The input:
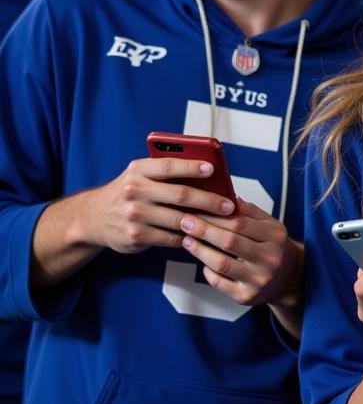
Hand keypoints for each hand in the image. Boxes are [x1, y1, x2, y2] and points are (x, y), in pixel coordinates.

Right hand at [80, 157, 235, 254]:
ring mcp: (134, 215)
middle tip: (229, 205)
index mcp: (139, 170)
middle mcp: (135, 191)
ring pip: (178, 219)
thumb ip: (167, 173)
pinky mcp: (135, 236)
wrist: (93, 218)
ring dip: (204, 222)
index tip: (213, 169)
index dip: (192, 167)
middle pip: (180, 194)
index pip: (170, 166)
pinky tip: (202, 236)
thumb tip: (209, 176)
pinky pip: (170, 238)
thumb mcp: (140, 175)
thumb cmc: (129, 191)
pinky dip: (188, 237)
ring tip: (223, 223)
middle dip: (209, 200)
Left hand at [177, 198, 301, 308]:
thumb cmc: (274, 247)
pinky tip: (203, 262)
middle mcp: (269, 258)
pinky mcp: (246, 297)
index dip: (215, 216)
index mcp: (275, 236)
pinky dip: (207, 270)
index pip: (240, 223)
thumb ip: (250, 212)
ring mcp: (258, 280)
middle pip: (229, 242)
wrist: (288, 278)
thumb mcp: (270, 225)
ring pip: (221, 263)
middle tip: (184, 221)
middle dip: (203, 230)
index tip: (197, 208)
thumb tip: (226, 197)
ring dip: (199, 250)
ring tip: (187, 240)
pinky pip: (219, 283)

Task details: The answer must repeat every line of the listing exactly and leave the pictures out.

Exercise answer:
Hand keypoints for each hand in the image. Boxes are [x1, y1, x2, y2] and points are (x, y), in pixel coordinates.

Right hand at [80, 157, 235, 254]:
ring mcp: (134, 215)
middle tip: (229, 205)
index mcp: (139, 170)
middle mcp: (135, 191)
ring pip: (178, 219)
thumb ip: (167, 173)
pinky mcp: (135, 236)
wrist: (93, 218)
ring dip: (204, 222)
index tip: (213, 169)
index dip: (192, 167)
middle pip: (180, 194)
index pip: (170, 166)
pinky tip: (202, 236)
thumb tip: (209, 176)
pinky pip: (170, 238)
thumb mcp: (140, 175)
thumb cmc: (129, 191)
pinky dip: (188, 237)
ring tip: (223, 223)
middle dip: (209, 200)
Left hand at [177, 198, 301, 308]:
thumb cmc: (274, 247)
pinky tip: (203, 262)
middle mcp: (269, 258)
pinky mcp: (246, 297)
index dip: (215, 216)
index mcp: (275, 236)
pinky dip: (207, 270)
index pip: (240, 223)
thumb ip: (250, 212)
ring mcp: (258, 280)
middle pip: (229, 242)
wrist: (288, 278)
thumb mcp: (270, 225)
ring pip: (221, 263)
middle tip: (184, 221)
middle dip: (203, 230)
index tip: (197, 208)
thumb tip: (226, 197)
ring dip: (199, 250)
ring tip: (187, 240)
pinky pip: (219, 283)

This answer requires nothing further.